### Aim of the exercise
Copy the items below, replacing each "state / province" with "region" and leaving everything else unchanged.

◇ ◇ ◇

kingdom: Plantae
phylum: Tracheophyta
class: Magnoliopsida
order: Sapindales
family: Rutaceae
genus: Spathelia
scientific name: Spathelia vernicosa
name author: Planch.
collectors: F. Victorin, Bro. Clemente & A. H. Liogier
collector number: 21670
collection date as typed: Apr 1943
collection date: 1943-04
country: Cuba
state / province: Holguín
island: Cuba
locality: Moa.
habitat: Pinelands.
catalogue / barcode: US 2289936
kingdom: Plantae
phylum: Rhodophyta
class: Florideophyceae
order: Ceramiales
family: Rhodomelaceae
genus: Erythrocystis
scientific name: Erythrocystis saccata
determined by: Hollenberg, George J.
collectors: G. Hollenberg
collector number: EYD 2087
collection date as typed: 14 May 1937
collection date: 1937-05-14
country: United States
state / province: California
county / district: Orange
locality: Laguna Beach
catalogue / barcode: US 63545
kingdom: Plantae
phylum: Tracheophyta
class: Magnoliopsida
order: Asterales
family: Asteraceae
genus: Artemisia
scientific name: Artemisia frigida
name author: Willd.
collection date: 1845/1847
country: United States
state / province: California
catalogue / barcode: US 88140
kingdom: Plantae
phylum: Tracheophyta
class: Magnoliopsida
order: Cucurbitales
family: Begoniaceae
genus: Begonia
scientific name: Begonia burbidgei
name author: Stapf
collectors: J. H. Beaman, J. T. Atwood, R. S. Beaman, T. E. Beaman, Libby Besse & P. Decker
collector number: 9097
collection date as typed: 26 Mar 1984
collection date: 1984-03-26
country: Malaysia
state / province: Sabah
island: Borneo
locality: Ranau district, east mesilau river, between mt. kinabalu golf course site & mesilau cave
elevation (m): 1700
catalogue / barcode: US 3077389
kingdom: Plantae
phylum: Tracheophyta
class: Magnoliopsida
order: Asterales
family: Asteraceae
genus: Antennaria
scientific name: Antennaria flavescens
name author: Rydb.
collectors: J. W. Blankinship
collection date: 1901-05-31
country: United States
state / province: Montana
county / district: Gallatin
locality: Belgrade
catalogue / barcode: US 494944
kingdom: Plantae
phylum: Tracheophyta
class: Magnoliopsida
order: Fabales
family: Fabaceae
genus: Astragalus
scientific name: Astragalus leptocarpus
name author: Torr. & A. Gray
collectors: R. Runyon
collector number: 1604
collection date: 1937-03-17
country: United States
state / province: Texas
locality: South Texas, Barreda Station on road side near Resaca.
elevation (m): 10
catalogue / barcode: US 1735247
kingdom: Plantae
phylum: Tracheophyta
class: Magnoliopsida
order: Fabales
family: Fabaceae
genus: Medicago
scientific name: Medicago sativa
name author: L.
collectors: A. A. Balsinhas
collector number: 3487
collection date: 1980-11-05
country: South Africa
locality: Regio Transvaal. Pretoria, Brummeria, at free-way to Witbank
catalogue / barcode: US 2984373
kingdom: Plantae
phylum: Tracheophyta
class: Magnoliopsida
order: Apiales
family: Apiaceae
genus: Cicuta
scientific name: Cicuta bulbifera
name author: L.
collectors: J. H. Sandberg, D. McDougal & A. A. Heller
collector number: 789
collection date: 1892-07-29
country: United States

◇ ◇ ◇

### Result for this exercise
kingdom: Plantae
phylum: Tracheophyta
class: Magnoliopsida
order: Sapindales
family: Rutaceae
genus: Spathelia
scientific name: Spathelia vernicosa
name author: Planch.
collectors: F. Victorin, Bro. Clemente & A. H. Liogier
collector number: 21670
collection date as typed: Apr 1943
collection date: 1943-04
country: Cuba
region: Holguín
island: Cuba
locality: Moa.
habitat: Pinelands.
catalogue / barcode: US 2289936
kingdom: Plantae
phylum: Rhodophyta
class: Florideophyceae
order: Ceramiales
family: Rhodomelaceae
genus: Erythrocystis
scientific name: Erythrocystis saccata
determined by: Hollenberg, George J.
collectors: G. Hollenberg
collector number: EYD 2087
collection date as typed: 14 May 1937
collection date: 1937-05-14
country: United States
region: California
county / district: Orange
locality: Laguna Beach
catalogue / barcode: US 63545
kingdom: Plantae
phylum: Tracheophyta
class: Magnoliopsida
order: Asterales
family: Asteraceae
genus: Artemisia
scientific name: Artemisia frigida
name author: Willd.
collection date: 1845/1847
country: United States
region: California
catalogue / barcode: US 88140
kingdom: Plantae
phylum: Tracheophyta
class: Magnoliopsida
order: Cucurbitales
family: Begoniaceae
genus: Begonia
scientific name: Begonia burbidgei
name author: Stapf
collectors: J. H. Beaman, J. T. Atwood, R. S. Beaman, T. E. Beaman, Libby Besse & P. Decker
collector number: 9097
collection date as typed: 26 Mar 1984
collection date: 1984-03-26
country: Malaysia
region: Sabah
island: Borneo
locality: Ranau district, east mesilau river, between mt. kinabalu golf course site & mesilau cave
elevation (m): 1700
catalogue / barcode: US 3077389
kingdom: Plantae
phylum: Tracheophyta
class: Magnoliopsida
order: Asterales
family: Asteraceae
genus: Antennaria
scientific name: Antennaria flavescens
name author: Rydb.
collectors: J. W. Blankinship
collection date: 1901-05-31
country: United States
region: Montana
county / district: Gallatin
locality: Belgrade
catalogue / barcode: US 494944
kingdom: Plantae
phylum: Tracheophyta
class: Magnoliopsida
order: Fabales
family: Fabaceae
genus: Astragalus
scientific name: Astragalus leptocarpus
name author: Torr. & A. Gray
collectors: R. Runyon
collector number: 1604
collection date: 1937-03-17
country: United States
region: Texas
locality: South Texas, Barreda Station on road side near Resaca.
elevation (m): 10
catalogue / barcode: US 1735247
kingdom: Plantae
phylum: Tracheophyta
class: Magnoliopsida
order: Fabales
family: Fabaceae
genus: Medicago
scientific name: Medicago sativa
name author: L.
collectors: A. A. Balsinhas
collector number: 3487
collection date: 1980-11-05
country: South Africa
locality: Regio Transvaal. Pretoria, Brummeria, at free-way to Witbank
catalogue / barcode: US 2984373
kingdom: Plantae
phylum: Tracheophyta
class: Magnoliopsida
order: Apiales
family: Apiaceae
genus: Cicuta
scientific name: Cicuta bulbifera
name author: L.
collectors: J. H. Sandberg, D. McDougal & A. A. Heller
collector number: 789
collection date: 1892-07-29
country: United States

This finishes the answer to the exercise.